Sikh Leader Avtar Singh Khalsa, Champion of Afghan Rights, Among Those Killed in Jalalabad Blast
Sikh Leader Avtar Singh Khalsa, Champion of Afghan Rights, Among Those Killed in Jalalabad Blast
Avtar Singh Khalsa was to fight the elections in October and was touted to win a seat in the parliament.

New Delhi: In a recent interview to a news agency, Sikh Afghan leader Avtar Singh Khalsa had said that he didn’t want to just serve Hindus and Sikhs and that he had to serve the Afghan people, irrespective of which ethnicity or group they belong to.

The chief of the Afghan Sikh and Hindu Council was quoted as saying that he didn’t care if he died as long as he died fighting for the rights of Afghans.

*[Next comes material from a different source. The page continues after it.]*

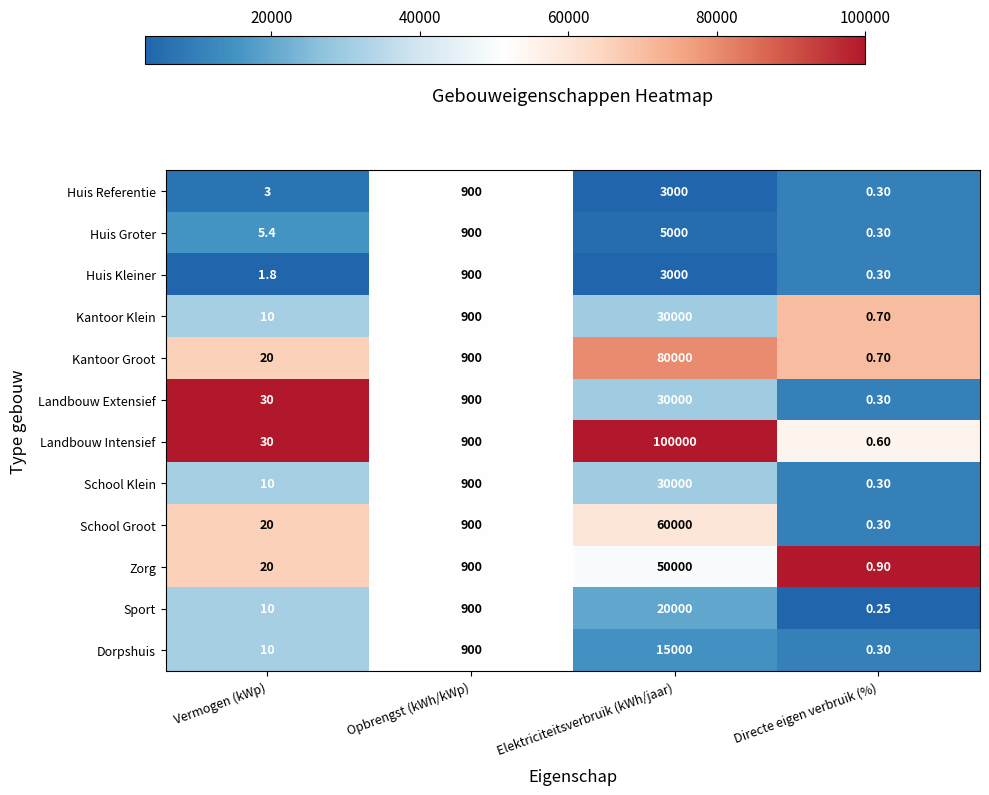

At how many categories does at least one series exceed 0?

4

On Sunday, in what seems to be a targeted attack, Khalsa was among 20 killed in a suicide blast in Jalalabad. Khalsa and the others were travelling to meet Afghanistan President Ashraf Ghani, who had just inaugurated a hospital in Jalalabad. One of his sons, Narinder Singh Khalsa, was injured in the attack. Khalsa was to fight the elections in October and was touted to win a seat in the parliament.

Few Afghans are as invested in the government’s quest for peace and stability as the dwindling Sikh and Hindu minorities, which have been decimated by decades of conflict. The community numbered more than 80,000 in the 1970s, but today only around 1,000 remain.

A father of four, he lived his life mostly in Kabul, and served as a senator representing the minority. Khalsa also led a delegation of Sikhs and Hindus to meet Indian ambassador to Kabul Vinay Kumar last month. Khalsa also reportedly served at various ranks in the Afghan army. Sikhs and Hindus have been driven out of many areas by heavy fighting. They have suffered widespread discrimination in the conservative Muslim country and have also been targeted by Islamic extremists.

Under Taliban rule in the late 1990s, they were asked to identify themselves by wearing yellow armbands, but the rule was not enforced. In recent years, large numbers of Sikhs and Hindus have sought asylum in India, which has a Hindu majority and a large Sikh population.

“We must try to save our people from this chaos," Khalsa said. “By any means and at any cost we must ask for our rights from the government. Your rights will not be given to you, you must earn them," Khalsa had said in an interview.